+++ Exercise data +++

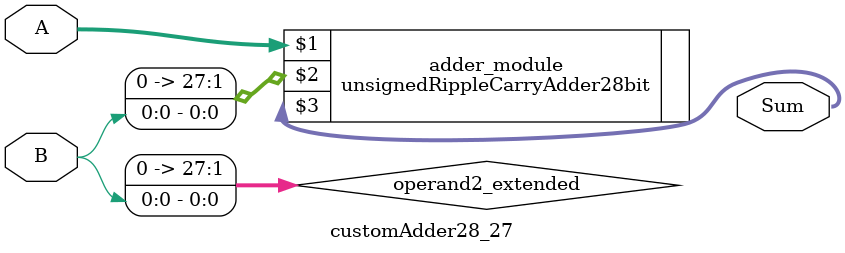
<source format=v>

module customAdder28_27(
                    input [27 : 0] A,
                    input [0 : 0] B,
                    
                    output [28 : 0] Sum
            );

    wire [27 : 0] operand2_extended;
    
    assign operand2_extended =  {27'b0, B};
    
    unsignedRippleCarryAdder28bit adder_module(
        A,
        operand2_extended,
        Sum
    );
    
endmodule
        
</source>
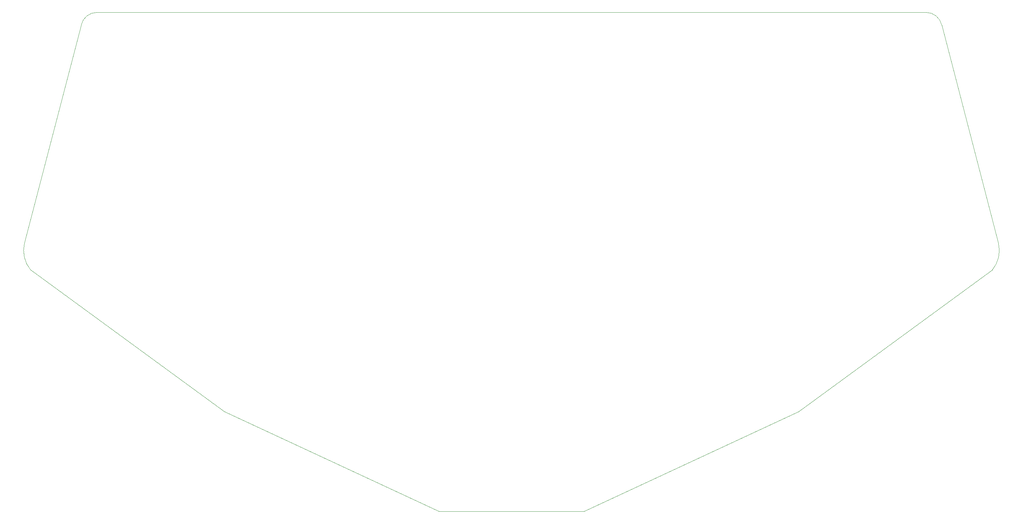
<source format=gbr>
G04 #@! TF.GenerationSoftware,KiCad,Pcbnew,(5.1.9)-1*
G04 #@! TF.CreationDate,2021-05-05T21:11:48-07:00*
G04 #@! TF.ProjectId,euclid36,6575636c-6964-4333-962e-6b696361645f,1.2*
G04 #@! TF.SameCoordinates,PX2faf080PY2faf080*
G04 #@! TF.FileFunction,Profile,NP*
%FSLAX46Y46*%
G04 Gerber Fmt 4.6, Leading zero omitted, Abs format (unit mm)*
G04 Created by KiCad (PCBNEW (5.1.9)-1) date 2021-05-05 21:11:48*
%MOMM*%
%LPD*%
G01*
G04 APERTURE LIST*
G04 #@! TA.AperFunction,Profile*
%ADD10C,0.050000*%
G04 #@! TD*
G04 APERTURE END LIST*
D10*
X173520000Y-77000000D02*
X222790000Y-40950000D01*
X173520000Y-77000000D02*
X118910000Y-102400000D01*
X118910000Y-102400000D02*
X82080000Y-102400000D01*
X82080000Y-102400000D02*
X27470000Y-77000000D01*
X-21803543Y-40944654D02*
X27470000Y-77000000D01*
X-23369999Y-34160001D02*
X-8928187Y21379608D01*
X224356456Y-34165347D02*
X209910000Y21389608D01*
X222790000Y-40950000D02*
G75*
G03*
X224356456Y-34165347I-5983543J4954654D01*
G01*
X-21803543Y-40944654D02*
G75*
G02*
X-23369999Y-34160001I5983543J4954654D01*
G01*
X205931813Y24600000D02*
X-4950000Y24590000D01*
X209910000Y21389608D02*
G75*
G03*
X205931813Y24600000I-3978187J-859608D01*
G01*
X-8928187Y21379608D02*
G75*
G02*
X-4950000Y24590000I3978187J-859608D01*
G01*
M02*

</source>
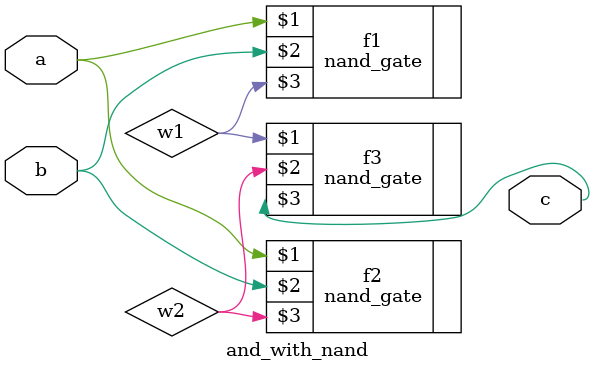
<source format=v>
`include "nand_gate.v"

module and_with_nand(a,b,c);
    input a,b;
    output c;

    wire w1,w2;

    nand_gate f1(a,b,w1);
    nand_gate f2(a,b,w2);
    nand_gate f3(w1,w2,c);

endmodule

</source>
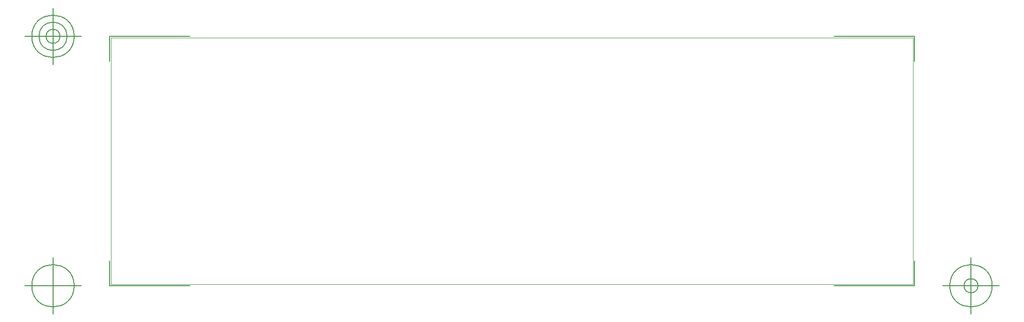
<source format=gbr>
G04 Generated by Ultiboard 14.2 *
%FSLAX34Y34*%
%MOMM*%

%ADD10C,0.0001*%
%ADD11C,0.0010*%
%ADD12C,0.1270*%


G04 ColorRGB 00FFFF for the following layer *
%LNBoard Outline*%
%LPD*%
G54D10*
G54D11*
X0Y0D02*
X1420000Y0D01*
X1420000Y437000D01*
X0Y437000D01*
X0Y0D01*
G54D12*
X-2540Y-2540D02*
X-2540Y41668D01*
X-2540Y-2540D02*
X139968Y-2540D01*
X1422540Y-2540D02*
X1280032Y-2540D01*
X1422540Y-2540D02*
X1422540Y41668D01*
X1422540Y439540D02*
X1422540Y395332D01*
X1422540Y439540D02*
X1280032Y439540D01*
X-2540Y439540D02*
X139968Y439540D01*
X-2540Y439540D02*
X-2540Y395332D01*
X-52540Y-2540D02*
X-152540Y-2540D01*
X-102540Y-52540D02*
X-102540Y47460D01*
X-140040Y-2540D02*
G75*
D01*
G02X-140040Y-2540I37500J0*
G01*
X1472540Y-2540D02*
X1572540Y-2540D01*
X1522540Y-52540D02*
X1522540Y47460D01*
X1485040Y-2540D02*
G75*
D01*
G02X1485040Y-2540I37500J0*
G01*
X1510040Y-2540D02*
G75*
D01*
G02X1510040Y-2540I12500J0*
G01*
X-52540Y439540D02*
X-152540Y439540D01*
X-102540Y389540D02*
X-102540Y489540D01*
X-140040Y439540D02*
G75*
D01*
G02X-140040Y439540I37500J0*
G01*
X-127540Y439540D02*
G75*
D01*
G02X-127540Y439540I25000J0*
G01*
X-115040Y439540D02*
G75*
D01*
G02X-115040Y439540I12500J0*
G01*

M02*

</source>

+++

**Aim of the task**
Examine the entries and report how many of their lines contain the string "wire", giving no more than the number.

**Answer to this exercise**
2